De BKR registratie schuldhulp is een onderwerp waar wij heel vaak vragen over krijgen. Vanaf 2022 moeten gemeenten aan o.a. kredietverstrekkers laten weten dat iemand schuldhulp ontvangt. Deze verplichting, en de aanwijzing om iedereen die hulp krijgt een BKR registratie te geven, voelt bij veel gemeenten ongemakkelijk. Onder meer omdat deze BKR registratie nog 5 jaar na de schuldhulp zichtbaar blijft. Dit verhoogt niet alleen de drempel voor inwoners om hulp te vragen bij de gemeente. Het voelt ook onrechtvaardig om een cliënt die hard heeft gewerkt om zijn schuldsituatie op te lossen, nog 5 jaar een ‘rugzak’ mee te geven. Als wij antwoord geven op de vragen dan zijn gemeenten vaak verrast hoeveel vrijheid er nog is om zelf keuzes te maken. Hoog tijd voor een opinie om deze kennis verder te verspreiden.

De wettelijke informatieverplichting die de gemeente vanaf 1-1-2022 heeft staat in het besluit gemeentelijke schuldhulpverlening1.

“Het college verstrekt het gegeven dat de cliënt schuldhulpverlening ontvangt op grond van de wet aan de gerechtsdeurwaarders, verstrekkers van de signalen, genoemd in artikel 3, schuldeisers, bewindvoerders en kredietverstrekkers.”

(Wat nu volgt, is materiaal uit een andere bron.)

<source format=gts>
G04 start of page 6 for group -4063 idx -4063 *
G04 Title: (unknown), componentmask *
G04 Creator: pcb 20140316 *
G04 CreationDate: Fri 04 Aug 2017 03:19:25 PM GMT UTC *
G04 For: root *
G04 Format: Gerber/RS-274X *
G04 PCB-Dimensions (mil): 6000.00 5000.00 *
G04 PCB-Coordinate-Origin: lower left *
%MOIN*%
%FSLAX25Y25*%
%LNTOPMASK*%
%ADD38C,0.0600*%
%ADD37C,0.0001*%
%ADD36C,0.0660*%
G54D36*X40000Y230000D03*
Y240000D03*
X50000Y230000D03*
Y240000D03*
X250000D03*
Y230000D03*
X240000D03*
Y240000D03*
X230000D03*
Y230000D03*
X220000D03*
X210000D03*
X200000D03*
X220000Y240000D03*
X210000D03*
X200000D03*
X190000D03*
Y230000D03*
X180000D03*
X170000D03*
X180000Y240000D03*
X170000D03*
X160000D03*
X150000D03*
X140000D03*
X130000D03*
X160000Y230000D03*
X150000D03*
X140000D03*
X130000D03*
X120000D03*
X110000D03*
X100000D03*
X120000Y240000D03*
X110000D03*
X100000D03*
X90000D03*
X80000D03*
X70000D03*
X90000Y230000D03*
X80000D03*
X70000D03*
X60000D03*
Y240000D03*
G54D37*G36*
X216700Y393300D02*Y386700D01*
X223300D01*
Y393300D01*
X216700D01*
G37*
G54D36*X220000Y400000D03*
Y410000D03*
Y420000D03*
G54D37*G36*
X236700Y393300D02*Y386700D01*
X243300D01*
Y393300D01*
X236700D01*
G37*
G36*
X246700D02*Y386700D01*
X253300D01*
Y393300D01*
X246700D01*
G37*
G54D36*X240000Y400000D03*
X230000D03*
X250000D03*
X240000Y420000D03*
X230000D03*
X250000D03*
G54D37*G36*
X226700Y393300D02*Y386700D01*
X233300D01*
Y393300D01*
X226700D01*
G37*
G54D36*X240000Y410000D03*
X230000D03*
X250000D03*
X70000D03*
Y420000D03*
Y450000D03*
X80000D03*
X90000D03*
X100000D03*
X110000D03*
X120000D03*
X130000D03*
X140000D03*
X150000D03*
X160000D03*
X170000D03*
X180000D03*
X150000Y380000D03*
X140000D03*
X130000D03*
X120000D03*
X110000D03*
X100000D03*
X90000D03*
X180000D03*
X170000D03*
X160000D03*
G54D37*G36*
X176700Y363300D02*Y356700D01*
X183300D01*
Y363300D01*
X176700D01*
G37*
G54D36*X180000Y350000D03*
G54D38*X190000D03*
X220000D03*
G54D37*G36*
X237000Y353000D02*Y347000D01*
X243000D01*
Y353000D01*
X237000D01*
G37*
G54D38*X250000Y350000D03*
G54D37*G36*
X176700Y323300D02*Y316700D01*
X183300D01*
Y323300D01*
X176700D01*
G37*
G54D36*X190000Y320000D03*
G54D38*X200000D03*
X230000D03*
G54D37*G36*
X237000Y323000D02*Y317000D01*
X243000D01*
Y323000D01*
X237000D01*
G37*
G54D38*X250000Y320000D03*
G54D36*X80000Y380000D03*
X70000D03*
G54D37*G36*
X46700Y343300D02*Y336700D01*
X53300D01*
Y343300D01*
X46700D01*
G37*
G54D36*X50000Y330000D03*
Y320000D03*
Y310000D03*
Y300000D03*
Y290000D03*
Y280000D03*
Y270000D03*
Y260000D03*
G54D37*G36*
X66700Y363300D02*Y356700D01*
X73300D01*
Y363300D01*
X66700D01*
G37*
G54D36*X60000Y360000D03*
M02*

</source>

Wat betekent deze verplichting concreet

Concreet is de gemeente verplicht om o.a. kredietverstrekkers te laten weten dat een inwoner schuldhulp ontvangt. Het doel van deze verplichting is om te voorkomen dat deze partijen onbedoeld schuldhulpverlening verstoren en om nieuwe schulden te voorkomen. De gemeente mag niet doorgeven welke schuldhulp wordt aangeboden. De details en het Plan van Aanpak worden dus niet gedeeld.

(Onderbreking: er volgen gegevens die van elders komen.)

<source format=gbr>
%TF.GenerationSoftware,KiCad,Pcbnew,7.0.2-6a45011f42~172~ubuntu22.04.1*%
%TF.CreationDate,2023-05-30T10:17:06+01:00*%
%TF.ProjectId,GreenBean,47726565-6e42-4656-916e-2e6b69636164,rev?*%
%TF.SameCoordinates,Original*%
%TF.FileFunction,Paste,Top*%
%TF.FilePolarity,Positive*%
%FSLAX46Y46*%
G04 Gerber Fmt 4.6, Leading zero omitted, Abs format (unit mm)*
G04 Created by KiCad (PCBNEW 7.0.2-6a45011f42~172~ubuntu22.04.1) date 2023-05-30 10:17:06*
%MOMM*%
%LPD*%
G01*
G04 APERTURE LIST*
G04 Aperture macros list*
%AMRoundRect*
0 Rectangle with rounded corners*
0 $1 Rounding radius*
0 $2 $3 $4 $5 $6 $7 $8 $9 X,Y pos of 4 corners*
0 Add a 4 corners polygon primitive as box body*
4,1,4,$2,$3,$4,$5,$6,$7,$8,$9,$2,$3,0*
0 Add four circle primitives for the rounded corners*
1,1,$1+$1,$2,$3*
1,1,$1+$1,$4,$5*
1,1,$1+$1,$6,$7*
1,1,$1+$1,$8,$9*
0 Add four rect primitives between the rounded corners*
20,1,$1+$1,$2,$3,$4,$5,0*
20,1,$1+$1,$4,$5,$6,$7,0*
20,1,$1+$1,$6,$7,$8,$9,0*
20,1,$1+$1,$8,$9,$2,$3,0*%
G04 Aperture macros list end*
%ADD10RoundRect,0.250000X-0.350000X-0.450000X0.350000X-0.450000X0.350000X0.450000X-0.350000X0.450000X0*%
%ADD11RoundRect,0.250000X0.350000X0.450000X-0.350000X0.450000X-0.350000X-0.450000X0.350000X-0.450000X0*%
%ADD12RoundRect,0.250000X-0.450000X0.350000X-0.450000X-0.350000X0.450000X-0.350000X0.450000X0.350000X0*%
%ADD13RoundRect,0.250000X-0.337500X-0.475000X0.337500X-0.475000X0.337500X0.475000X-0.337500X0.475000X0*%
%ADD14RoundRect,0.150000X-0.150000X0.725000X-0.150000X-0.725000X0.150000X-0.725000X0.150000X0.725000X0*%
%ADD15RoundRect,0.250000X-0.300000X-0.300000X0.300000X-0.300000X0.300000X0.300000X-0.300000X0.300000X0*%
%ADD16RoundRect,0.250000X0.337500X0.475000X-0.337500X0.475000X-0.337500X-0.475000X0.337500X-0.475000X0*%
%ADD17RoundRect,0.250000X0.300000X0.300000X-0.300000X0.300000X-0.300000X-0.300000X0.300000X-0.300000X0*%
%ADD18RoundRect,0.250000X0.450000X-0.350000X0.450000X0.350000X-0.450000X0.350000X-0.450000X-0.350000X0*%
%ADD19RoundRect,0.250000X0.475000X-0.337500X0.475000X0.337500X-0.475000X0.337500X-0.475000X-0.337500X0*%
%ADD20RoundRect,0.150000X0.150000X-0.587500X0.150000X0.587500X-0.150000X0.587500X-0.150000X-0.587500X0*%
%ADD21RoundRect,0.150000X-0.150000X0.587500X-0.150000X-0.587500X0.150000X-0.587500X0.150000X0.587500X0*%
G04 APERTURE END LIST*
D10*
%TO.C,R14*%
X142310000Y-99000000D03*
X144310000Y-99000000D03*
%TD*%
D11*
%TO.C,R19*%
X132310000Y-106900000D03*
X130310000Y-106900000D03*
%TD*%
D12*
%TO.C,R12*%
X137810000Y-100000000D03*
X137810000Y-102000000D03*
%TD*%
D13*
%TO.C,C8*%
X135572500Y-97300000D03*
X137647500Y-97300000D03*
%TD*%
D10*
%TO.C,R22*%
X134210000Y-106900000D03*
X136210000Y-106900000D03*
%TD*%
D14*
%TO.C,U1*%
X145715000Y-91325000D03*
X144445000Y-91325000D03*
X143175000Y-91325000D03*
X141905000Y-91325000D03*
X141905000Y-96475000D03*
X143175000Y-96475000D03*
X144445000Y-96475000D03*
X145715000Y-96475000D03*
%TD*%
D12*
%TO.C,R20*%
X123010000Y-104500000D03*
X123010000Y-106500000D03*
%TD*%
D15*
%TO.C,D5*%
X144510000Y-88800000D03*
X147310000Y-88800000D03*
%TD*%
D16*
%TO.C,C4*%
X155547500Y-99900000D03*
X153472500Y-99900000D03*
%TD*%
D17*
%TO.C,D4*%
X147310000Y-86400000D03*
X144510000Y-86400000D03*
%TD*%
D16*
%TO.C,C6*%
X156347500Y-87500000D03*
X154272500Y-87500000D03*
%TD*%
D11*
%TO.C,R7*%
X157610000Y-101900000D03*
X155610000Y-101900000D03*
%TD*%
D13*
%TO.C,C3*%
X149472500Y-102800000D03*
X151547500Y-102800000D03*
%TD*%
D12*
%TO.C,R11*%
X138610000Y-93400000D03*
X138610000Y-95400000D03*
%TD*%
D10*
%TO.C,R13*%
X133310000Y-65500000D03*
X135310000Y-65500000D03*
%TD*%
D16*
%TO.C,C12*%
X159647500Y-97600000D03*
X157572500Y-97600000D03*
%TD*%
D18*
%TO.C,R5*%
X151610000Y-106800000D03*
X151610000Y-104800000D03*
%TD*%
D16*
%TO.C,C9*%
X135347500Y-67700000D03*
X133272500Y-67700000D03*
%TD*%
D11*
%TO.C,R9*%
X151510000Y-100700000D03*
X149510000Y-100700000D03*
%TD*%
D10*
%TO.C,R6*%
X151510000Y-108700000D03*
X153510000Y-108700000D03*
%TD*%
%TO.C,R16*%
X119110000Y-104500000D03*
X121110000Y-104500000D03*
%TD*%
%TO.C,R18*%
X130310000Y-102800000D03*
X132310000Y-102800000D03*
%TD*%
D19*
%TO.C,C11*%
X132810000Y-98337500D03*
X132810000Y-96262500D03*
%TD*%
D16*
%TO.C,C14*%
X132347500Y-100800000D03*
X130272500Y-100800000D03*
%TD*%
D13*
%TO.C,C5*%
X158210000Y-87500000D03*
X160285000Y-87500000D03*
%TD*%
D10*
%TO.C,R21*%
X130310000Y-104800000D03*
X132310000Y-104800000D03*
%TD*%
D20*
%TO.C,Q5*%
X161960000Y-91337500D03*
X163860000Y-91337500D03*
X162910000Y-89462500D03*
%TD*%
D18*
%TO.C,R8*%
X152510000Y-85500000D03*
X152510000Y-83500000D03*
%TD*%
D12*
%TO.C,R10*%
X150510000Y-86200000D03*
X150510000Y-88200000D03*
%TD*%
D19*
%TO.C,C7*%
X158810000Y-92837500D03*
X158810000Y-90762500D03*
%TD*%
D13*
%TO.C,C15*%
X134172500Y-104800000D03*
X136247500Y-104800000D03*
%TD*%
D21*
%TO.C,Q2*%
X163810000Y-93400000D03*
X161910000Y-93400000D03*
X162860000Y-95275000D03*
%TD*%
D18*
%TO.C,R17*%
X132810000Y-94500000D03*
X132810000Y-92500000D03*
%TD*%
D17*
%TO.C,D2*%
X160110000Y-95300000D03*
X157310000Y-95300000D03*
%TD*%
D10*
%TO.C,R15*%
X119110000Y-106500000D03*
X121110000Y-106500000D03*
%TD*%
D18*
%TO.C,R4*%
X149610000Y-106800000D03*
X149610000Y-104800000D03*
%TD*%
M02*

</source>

De verplichting geldt voor alle vormen van schuldhulp die de gemeente aanbiedt. Het maakt daarbij dus niet uit of er sprake is van een problematische schuld. Alle vormen van schuldhulp (van advies tot en met nazorg) worden door de gemeente aangeboden op grond van de Wet gemeentelijke schuldhulpverlening. En dat betekent dat de gemeente ook bij alle vormen van schuldhulp moet voldoen aan deze verplichting.

Gemeenten bepalen zelf hoe ze de verplichting vormgeven

Gelukkig mag de gemeente wel zelf bepalen hoe zij deze verplichting uitvoert. De gekozen methode kan en mag dus per product en zelfs per cliënt verschillen. In de Nota van Toelichting bij het besluit gemeentelijke schuldhulpverlening2 staat nog wel dat het niet de bedoeling is dat in de klantsystemen van deze partijen wordt vastgelegd dat iemand schuldhulp heeft gehad. Hiervoor is geen noodzaak. Het is dus de bedoeling dat de informatie inzichtelijk is tijdens schuldhulp en dat de informatie daarna weer verdwijnt.

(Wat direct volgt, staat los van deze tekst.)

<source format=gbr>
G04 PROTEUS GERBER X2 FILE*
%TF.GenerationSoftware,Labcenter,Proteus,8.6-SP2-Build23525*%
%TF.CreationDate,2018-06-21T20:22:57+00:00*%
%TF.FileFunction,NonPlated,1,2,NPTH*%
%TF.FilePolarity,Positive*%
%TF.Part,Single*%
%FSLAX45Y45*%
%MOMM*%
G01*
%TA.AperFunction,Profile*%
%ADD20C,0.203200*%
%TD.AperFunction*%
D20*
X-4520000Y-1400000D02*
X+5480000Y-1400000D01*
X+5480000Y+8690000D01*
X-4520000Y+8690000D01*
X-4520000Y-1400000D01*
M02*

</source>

Een logische keuze is om via een register de informatie te delen. Zo hou je als gemeente het beste de regie, omdat je dan zelf bepaalt wanneer de informatie te raadplegen is. Op dit moment is er slechts één landelijk register dat voor alle genoemde partijen inzichtelijk is, en dat is het BKR. Gemeenten hebben de aanwijzing gekregen om daarom via dit systeem te werken. Het BKR heeft de registratie als volgt ingericht: de toelatingsbeschikking – uiteraard zonder details over het dossier- wordt toegezonden aan het BKR. Bij het einde van de schuldhulp wordt de schuldhulp afgemeld bij het BKR. En daarna blijft de afgemelde registratie nog 5 jaar zichtbaar.

Twee openstaande vraagstukken over de BKR registratie

Op zich lijkt alles dan nu geregeld. De verplichting is in wetgeving vastgelegd en er zijn systemen beschikbaar om het uit te voeren. Toch merken we dat gemeenten nog vragen hebben. Het gaat dan vooral om deze twee vraagstukken:

  • Moeten we iemand na schuldhulp echt nog 5 jaar in het BKR laten staan?
  • Moeten we iedereen die we schuldhulp geven, zelfs als dat maar kort is, bij het BKR registreren?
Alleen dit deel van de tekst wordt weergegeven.